DATASET EXCERPT:
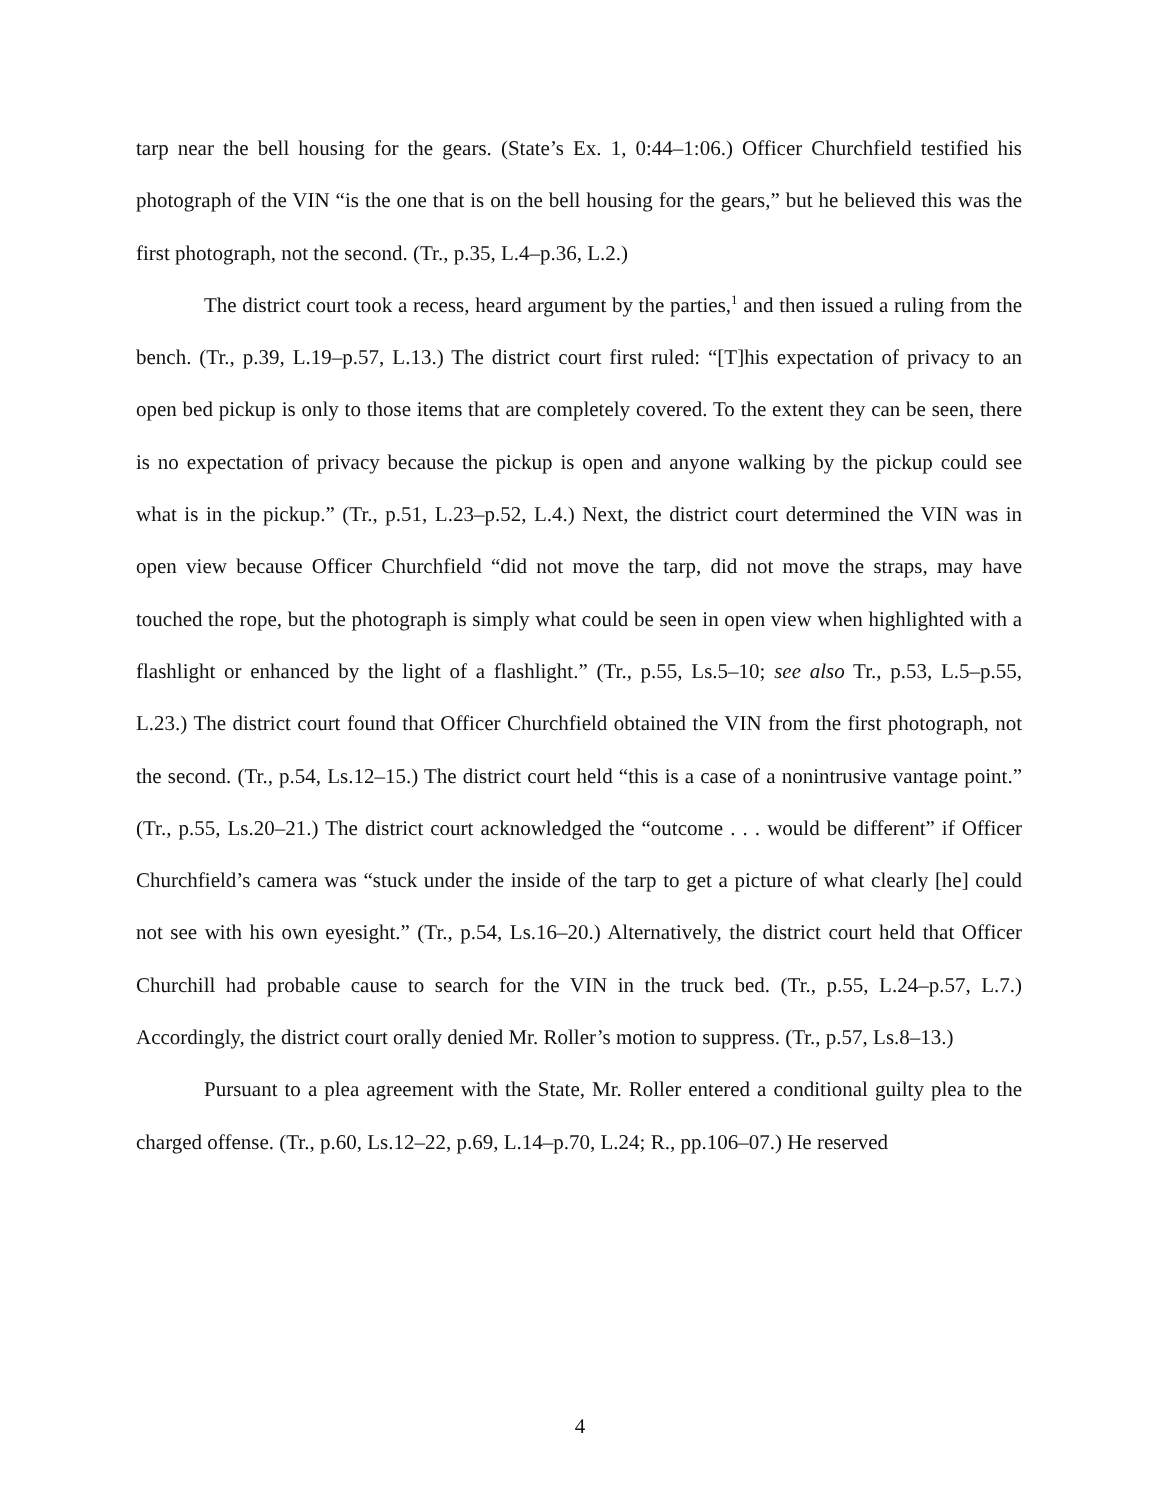tarp near the bell housing for the gears. (State’s Ex. 1, 0:44–1:06.) Officer Churchfield testified his photograph of the VIN “is the one that is on the bell housing for the gears,” but he believed this was the first photograph, not the second. (Tr., p.35, L.4–p.36, L.2.)
The district court took a recess, heard argument by the parties,<sup>1</sup> and then issued a ruling from the bench. (Tr., p.39, L.19–p.57, L.13.) The district court first ruled: “[T]his expectation of privacy to an open bed pickup is only to those items that are completely covered. To the extent they can be seen, there is no expectation of privacy because the pickup is open and anyone walking by the pickup could see what is in the pickup.” (Tr., p.51, L.23–p.52, L.4.) Next, the district court determined the VIN was in open view because Officer Churchfield “did not move the tarp, did not move the straps, may have touched the rope, but the photograph is simply what could be seen in open view when highlighted with a flashlight or enhanced by the light of a flashlight.” (Tr., p.55, Ls.5–10; see also Tr., p.53, L.5–p.55, L.23.) The district court found that Officer Churchfield obtained the VIN from the first photograph, not the second. (Tr., p.54, Ls.12–15.) The district court held “this is a case of a nonintrusive vantage point.” (Tr., p.55, Ls.20–21.) The district court acknowledged the “outcome . . . would be different” if Officer Churchfield’s camera was “stuck under the inside of the tarp to get a picture of what clearly [he] could not see with his own eyesight.” (Tr., p.54, Ls.16–20.) Alternatively, the district court held that Officer Churchill had probable cause to search for the VIN in the truck bed. (Tr., p.55, L.24–p.57, L.7.) Accordingly, the district court orally denied Mr. Roller’s motion to suppress. (Tr., p.57, Ls.8–13.)
Pursuant to a plea agreement with the State, Mr. Roller entered a conditional guilty plea to the charged offense. (Tr., p.60, Ls.12–22, p.69, L.14–p.70, L.24; R., pp.106–07.) He reserved
4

WHAT THE EXERCISE ASKS:
Set down the material above exactly as written, but not the pictures.

WRITTEN ANSWER:
tarp near the bell housing for the gears. (State’s Ex. 1, 0:44–1:06.) Officer Churchfield testified his photograph of the VIN “is the one that is on the bell housing for the gears,” but he believed this was the first photograph, not the second. (Tr., p.35, L.4–p.36, L.2.)
The district court took a recess, heard argument by the parties,<sup>1</sup> and then issued a ruling from the bench. (Tr., p.39, L.19–p.57, L.13.) The district court first ruled: “[T]his expectation of privacy to an open bed pickup is only to those items that are completely covered. To the extent they can be seen, there is no expectation of privacy because the pickup is open and anyone walking by the pickup could see what is in the pickup.” (Tr., p.51, L.23–p.52, L.4.) Next, the district court determined the VIN was in open view because Officer Churchfield “did not move the tarp, did not move the straps, may have touched the rope, but the photograph is simply what could be seen in open view when highlighted with a flashlight or enhanced by the light of a flashlight.” (Tr., p.55, Ls.5–10; see also Tr., p.53, L.5–p.55, L.23.) The district court found that Officer Churchfield obtained the VIN from the first photograph, not the second. (Tr., p.54, Ls.12–15.) The district court held “this is a case of a nonintrusive vantage point.” (Tr., p.55, Ls.20–21.) The district court acknowledged the “outcome . . . would be different” if Officer Churchfield’s camera was “stuck under the inside of the tarp to get a picture of what clearly [he] could not see with his own eyesight.” (Tr., p.54, Ls.16–20.) Alternatively, the district court held that Officer Churchill had probable cause to search for the VIN in the truck bed. (Tr., p.55, L.24–p.57, L.7.) Accordingly, the district court orally denied Mr. Roller’s motion to suppress. (Tr., p.57, Ls.8–13.)
Pursuant to a plea agreement with the State, Mr. Roller entered a conditional guilty plea to the charged offense. (Tr., p.60, Ls.12–22, p.69, L.14–p.70, L.24; R., pp.106–07.) He reserved
4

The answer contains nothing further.